The vacuum future can be avoided all together but applying LLMs to small, targeted use cases and training them on the data necessary for the desired outcome. Do we need (or want) the entire body of Reddit to generate a report on weather data? Lawyers often get hundreds of thousands of pages of discovery in a legal case. An LLM can be trained just on that data and give those lawyers hundreds of hours back because instead of reading every document over late-night Chinese food, they can query the LLM and get the answer back in seconds. Moving time consuming tasks to AI frees human brains to think critically, evaluate data, and make decisions.
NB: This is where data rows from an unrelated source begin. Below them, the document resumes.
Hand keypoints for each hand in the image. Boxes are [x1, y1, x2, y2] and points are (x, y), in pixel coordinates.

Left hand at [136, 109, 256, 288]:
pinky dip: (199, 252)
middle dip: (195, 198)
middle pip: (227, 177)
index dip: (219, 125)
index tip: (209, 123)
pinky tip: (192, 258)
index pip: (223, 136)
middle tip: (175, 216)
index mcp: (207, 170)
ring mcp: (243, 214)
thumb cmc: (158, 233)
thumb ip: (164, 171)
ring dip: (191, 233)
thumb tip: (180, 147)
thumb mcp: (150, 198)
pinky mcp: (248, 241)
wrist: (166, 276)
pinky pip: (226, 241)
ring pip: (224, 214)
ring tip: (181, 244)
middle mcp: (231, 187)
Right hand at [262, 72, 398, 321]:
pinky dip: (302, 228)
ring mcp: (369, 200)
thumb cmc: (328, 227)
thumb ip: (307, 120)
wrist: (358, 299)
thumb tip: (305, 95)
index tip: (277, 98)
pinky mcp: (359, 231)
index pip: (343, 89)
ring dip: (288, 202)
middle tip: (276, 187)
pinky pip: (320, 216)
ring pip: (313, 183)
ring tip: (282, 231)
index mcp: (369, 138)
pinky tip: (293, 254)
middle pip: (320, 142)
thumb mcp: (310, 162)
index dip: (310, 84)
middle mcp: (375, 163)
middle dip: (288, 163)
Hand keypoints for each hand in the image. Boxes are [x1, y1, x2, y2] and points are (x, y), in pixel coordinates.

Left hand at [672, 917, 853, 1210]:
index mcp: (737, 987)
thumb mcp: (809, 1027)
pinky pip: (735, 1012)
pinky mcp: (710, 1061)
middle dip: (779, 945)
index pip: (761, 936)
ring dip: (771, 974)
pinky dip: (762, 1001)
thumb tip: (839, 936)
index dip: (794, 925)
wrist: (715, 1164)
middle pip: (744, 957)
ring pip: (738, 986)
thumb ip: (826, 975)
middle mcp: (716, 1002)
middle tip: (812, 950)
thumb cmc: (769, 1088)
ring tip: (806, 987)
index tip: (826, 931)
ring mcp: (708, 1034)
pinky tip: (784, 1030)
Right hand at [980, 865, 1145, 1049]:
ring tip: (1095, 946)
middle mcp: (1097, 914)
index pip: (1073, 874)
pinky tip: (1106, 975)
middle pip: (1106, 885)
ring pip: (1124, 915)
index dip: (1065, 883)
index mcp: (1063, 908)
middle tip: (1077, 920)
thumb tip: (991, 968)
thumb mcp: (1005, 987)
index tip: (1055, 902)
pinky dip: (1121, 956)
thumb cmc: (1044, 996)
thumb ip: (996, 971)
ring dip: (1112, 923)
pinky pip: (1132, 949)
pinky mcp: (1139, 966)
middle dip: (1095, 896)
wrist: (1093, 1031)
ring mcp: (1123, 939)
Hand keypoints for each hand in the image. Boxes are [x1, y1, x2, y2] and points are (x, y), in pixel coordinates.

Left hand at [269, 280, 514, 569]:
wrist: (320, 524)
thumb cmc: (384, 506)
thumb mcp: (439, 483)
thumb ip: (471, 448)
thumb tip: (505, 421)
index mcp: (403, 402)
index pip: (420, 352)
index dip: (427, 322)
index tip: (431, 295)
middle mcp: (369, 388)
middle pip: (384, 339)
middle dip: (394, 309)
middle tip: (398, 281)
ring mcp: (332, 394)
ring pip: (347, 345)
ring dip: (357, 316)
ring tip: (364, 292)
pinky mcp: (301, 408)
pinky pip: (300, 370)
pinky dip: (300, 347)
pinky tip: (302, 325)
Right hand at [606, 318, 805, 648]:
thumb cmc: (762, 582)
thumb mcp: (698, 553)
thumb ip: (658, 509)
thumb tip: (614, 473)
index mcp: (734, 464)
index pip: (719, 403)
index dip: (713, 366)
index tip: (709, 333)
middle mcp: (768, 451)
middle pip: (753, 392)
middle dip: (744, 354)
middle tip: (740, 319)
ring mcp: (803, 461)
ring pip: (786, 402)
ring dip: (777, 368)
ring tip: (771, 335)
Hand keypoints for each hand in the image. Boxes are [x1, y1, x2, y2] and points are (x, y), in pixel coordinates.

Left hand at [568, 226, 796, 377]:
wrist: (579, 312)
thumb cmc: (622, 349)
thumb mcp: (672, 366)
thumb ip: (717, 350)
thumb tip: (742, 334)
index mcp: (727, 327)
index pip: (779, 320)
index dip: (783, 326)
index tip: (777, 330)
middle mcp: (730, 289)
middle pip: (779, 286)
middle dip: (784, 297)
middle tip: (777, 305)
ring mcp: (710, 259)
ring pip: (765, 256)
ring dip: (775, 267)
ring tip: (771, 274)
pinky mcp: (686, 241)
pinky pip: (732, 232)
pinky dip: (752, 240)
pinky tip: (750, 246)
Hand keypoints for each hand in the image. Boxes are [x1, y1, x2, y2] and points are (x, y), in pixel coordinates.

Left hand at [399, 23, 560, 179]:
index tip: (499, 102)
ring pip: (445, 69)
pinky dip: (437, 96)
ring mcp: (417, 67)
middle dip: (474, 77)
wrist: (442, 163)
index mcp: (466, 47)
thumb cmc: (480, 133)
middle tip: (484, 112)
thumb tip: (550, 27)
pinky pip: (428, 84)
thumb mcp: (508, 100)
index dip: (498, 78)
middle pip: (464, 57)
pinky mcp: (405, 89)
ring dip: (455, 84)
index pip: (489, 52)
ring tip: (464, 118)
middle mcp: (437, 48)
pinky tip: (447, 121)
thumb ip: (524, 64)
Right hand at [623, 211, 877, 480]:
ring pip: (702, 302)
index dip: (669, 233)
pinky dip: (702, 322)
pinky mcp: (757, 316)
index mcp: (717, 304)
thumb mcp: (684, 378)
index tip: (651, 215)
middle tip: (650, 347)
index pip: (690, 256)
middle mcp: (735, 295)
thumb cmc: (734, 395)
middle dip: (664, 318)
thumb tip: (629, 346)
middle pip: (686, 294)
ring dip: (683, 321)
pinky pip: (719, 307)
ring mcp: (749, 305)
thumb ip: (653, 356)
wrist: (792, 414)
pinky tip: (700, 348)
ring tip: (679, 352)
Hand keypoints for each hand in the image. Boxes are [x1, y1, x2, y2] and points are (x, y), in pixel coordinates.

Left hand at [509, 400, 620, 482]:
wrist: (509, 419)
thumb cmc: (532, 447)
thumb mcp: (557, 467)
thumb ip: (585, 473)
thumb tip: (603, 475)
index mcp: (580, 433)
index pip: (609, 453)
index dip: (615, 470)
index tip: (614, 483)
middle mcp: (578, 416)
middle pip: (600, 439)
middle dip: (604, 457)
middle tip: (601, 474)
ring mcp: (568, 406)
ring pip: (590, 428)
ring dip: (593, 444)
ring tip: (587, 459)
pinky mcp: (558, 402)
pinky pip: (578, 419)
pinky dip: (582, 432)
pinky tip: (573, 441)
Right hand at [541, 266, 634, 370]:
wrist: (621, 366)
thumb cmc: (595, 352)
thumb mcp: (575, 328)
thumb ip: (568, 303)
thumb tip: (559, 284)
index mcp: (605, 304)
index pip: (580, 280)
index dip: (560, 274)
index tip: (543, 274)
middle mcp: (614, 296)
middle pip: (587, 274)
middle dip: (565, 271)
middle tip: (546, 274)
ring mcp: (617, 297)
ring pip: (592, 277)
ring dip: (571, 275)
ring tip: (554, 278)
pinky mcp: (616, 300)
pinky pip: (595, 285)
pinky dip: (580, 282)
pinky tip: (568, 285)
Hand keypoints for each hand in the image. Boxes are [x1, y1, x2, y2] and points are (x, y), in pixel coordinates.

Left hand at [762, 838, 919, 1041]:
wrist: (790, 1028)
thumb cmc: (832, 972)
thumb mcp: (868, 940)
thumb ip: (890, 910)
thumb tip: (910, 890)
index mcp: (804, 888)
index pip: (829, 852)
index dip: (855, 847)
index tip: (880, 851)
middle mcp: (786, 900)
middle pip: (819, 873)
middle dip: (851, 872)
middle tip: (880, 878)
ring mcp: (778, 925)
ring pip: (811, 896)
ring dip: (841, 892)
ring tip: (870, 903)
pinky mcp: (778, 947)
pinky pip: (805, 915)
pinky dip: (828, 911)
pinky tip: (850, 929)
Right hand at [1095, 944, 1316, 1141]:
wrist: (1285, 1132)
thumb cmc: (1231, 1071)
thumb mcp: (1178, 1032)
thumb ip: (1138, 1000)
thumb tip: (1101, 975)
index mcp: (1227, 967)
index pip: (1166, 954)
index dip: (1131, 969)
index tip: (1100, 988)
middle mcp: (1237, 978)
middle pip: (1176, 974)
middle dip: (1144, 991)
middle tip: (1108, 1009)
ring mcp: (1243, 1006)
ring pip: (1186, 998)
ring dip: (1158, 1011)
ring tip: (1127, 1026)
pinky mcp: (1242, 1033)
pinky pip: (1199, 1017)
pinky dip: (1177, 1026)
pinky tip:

Instead of talking about an LLM data vacuum, we should be talking about how to be more efficient in the training processes for LLMs and how to get the most accurate, hallucination-free outputs. Not every model needs to be trained on the entirety of the internet plus the synthetic internet AI eventually creates. LLM technology can move forward as a secure, privacy-preserving tool that enables humans to get the best results and make the best decisions. Meta can buy all the publishing companies it wants. LLM use can, and will, evolve. We collectively must step away from how we have grown accustomed to using our current version of LLMs and start thinking about ways to apply them to specific problems with specific datasets. Real datasets, not synthetic.